Do any of you have practical experience with this approach? Are there any drawbacks i might have overlooked?


Solution

  • I will answer my own question in case anyone stumbles upon it. I found this very nice blogpost where performance has been tested for this approach: Clustered indexing and query performance

    The conclusions of the experiments carried out in the blogpost are:

    PROS:

    1. Using the compound primary key, in my case that would be PRIMARY KEY (date, id), speeds up date range queries about nine times.
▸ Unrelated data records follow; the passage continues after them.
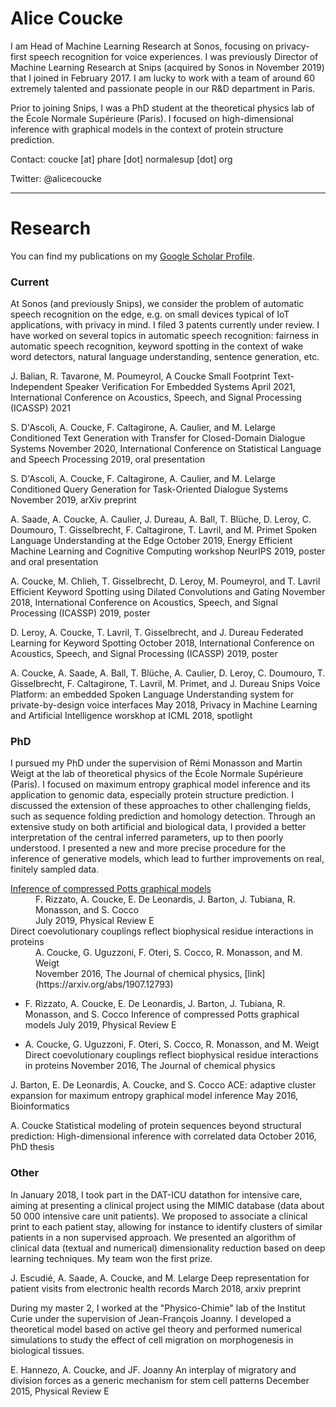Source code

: # Alice Coucke

I am Head of Machine Learning Research at Sonos, focusing on privacy-first speech recognition for voice experiences. I was previously Director of Machine Learning Research at Snips (acquired by Sonos in November 2019) that I joined in February 2017. I am lucky to work with a team of around 60 extremely talented and passionate people in our R&D department in Paris.

Prior to joining Snips, I was a PhD student at the theoretical physics lab of the École Normale Supérieure (Paris). I focused on high-dimensional inference with graphical models in the context of protein structure prediction.

Contact: coucke [at] phare [dot] normalesup [dot] org

Twitter: @alicecoucke

* * *

# Research

You can find my publications on my [Google Scholar Profile](https://scholar.google.com/citations?user=OiCh6NoAAAAJ&hl=en&oi=ao).

### Current

At Sonos (and previously Snips), we consider the problem of automatic speech recognition on the edge, e.g. on small devices typical of IoT applications, with privacy in mind. I filed 3 patents currently under review. I have worked on several topics in automatic speech recognition: fairness in automatic speech recognition, keyword spotting in the context of wake word detectors, natural language understanding, sentence generation, etc.

J. Balian, R. Tavarone, M. Poumeyrol, A Coucke
Small Footprint Text-Independent Speaker Verification For Embedded Systems
April 2021, International Conference on Acoustics, Speech, and Signal Processing (ICASSP) 2021

S. D'Ascoli, A. Coucke, F. Caltagirone, A. Caulier, and M. Lelarge
Conditioned Text Generation with Transfer for Closed-Domain Dialogue Systems
November 2020, International Conference on Statistical Language and Speech Processing 2019, oral presentation

S. D'Ascoli, A. Coucke, F. Caltagirone, A. Caulier, and M. Lelarge
Conditioned Query Generation for Task-Oriented Dialogue Systems
November 2019, arXiv preprint

A. Saade, A. Coucke, A. Caulier, J. Dureau, A. Ball, T. Blüche, D. Leroy, C. Doumouro, T. Gisselbrecht, F. Caltagirone, T. Lavril, and M. Primet
Spoken Language Understanding at the Edge
October 2019, Energy Efficient Machine Learning and Cognitive Computing workshop NeurIPS 2019, poster and oral presentation

A. Coucke, M. Chlieh, T. Gisselbrecht, D. Leroy, M. Poumeyrol, and T. Lavril
Efficient Keyword Spotting using Dilated Convolutions and Gating
November 2018, International Conference on Acoustics, Speech, and Signal Processing (ICASSP) 2019, poster

D. Leroy, A. Coucke, T. Lavril, T. Gisselbrecht, and J. Dureau
Federated Learning for Keyword Spotting
October 2018, International Conference on Acoustics, Speech, and Signal Processing (ICASSP) 2019, poster

A. Coucke, A. Saade, A. Ball, T. Blüche, A. Caulier, D. Leroy, C. Doumouro, T. Gisselbrecht, F. Caltagirone, T. Lavril, M. Primet, and J. Dureau
Snips Voice Platform: an embedded Spoken Language Understanding system for private-by-design voice interfaces
May 2018, Privacy in Machine Learning and Artificial Intelligence worskhop at ICML 2018, spotlight


### PhD

I pursued my PhD under the supervision of Rémi Monasson and Martin Weigt at the lab of theoretical physics of the École Normale Supérieure (Paris). I focused on maximum entropy graphical model inference and its application to genomic data, especially protein structure prediction. I discussed the extension of these approaches to other challenging fields, such as sequence folding prediction and homology detection. Through an extensive study on both artificial and biological data, I provided a better interpretation of the central inferred parameters, up to then poorly understood. I presented a new and more precise procedure for the inference of generative models, which lead to further improvements on real, finitely sampled data.

<dl>
<dt><a href="https://arxiv.org/abs/1907.12793">Inference of compressed Potts graphical models</a></dt>
<dd>F. Rizzato, A. Coucke, E. De Leonardis, J. Barton, J. Tubiana, R. Monasson, and S. Cocco</dd>
<dd>July 2019, Physical Review E</dd>
<dt>Direct coevolutionary couplings reflect biophysical residue interactions in proteins</dt>
<dd>A. Coucke, G. Uguzzoni, F. Oteri, S. Cocco, R. Monasson, and M. Weigt</dd>
<dd>November 2016, The Journal of chemical physics, [link](https://arxiv.org/abs/1907.12793)</dd>
</dl>




* F. Rizzato, A. Coucke, E. De Leonardis, J. Barton, J. Tubiana, R. Monasson, and S. Cocco
Inference of compressed Potts graphical models
July 2019, Physical Review E

* A. Coucke, G. Uguzzoni, F. Oteri, S. Cocco, R. Monasson, and M. Weigt
Direct coevolutionary couplings reflect biophysical residue interactions in proteins
November 2016, The Journal of chemical physics

J. Barton, E. De Leonardis, A. Coucke, and S. Cocco
ACE: adaptive cluster expansion for maximum entropy graphical model inference
May 2016, Bioinformatics

A. Coucke
Statistical modeling of protein sequences beyond structural prediction: High-dimensional inference with correlated data
October 2016, PhD thesis


### Other

In January 2018, I took part in the DAT-ICU datathon for intensive care, aiming at presenting a clinical project using the MIMIC database (data about 50 000 intensive care unit patients). We proposed to associate a clinical print to each patient stay, allowing for instance to identify clusters of similar patients in a non supervised approach. We presented an algorithm of clinical data (textual and numerical) dimensionality reduction based on deep learning techniques.
My team won the first prize.

J. Escudié, A. Saade, A. Coucke, and M. Lelarge
Deep representation for patient visits from electronic health records
March 2018, arxiv preprint

During my master 2, I worked at the "Physico-Chimie" lab of the Institut Curie under the supervision of Jean-François Joanny. I developed a theoretical model based on active gel theory and performed numerical simulations to study the effect of cell migration on morphogenesis in biological tissues. 

E. Hannezo, A. Coucke, and JF. Joanny
An interplay of migratory and division forces as a generic mechanism for stem cell patterns
December 2015, Physical Review E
    2. The performance on date range queries will remain close to constant as the table grows, whereas it will gradually degrade if the primary key is only on 'id'.

    CONS:

    1. Simple look-ups on the 'id' column (e.g. joins on the table) will be almost three times slower with the compound index.

    2. The larger clustered index results in a noticeably larger disk utilization. This is because all the other indexes point to the clustered index, which means the large clustered index increases the size of all the other indexes. This probably would lead to less cache hits for queries as less of the table could fit into memory.

    So if the major part of the queries against the table are business critical date range queries and your system can "afford" the penalty on look-ups, this approach might help you.

    My own conclusion is that I do not dare to do this in production. Instead I will do table partitioning on YEAR of the date column to prevent full table scans on date range queries.

    Hope this will help someone facing similar challenges.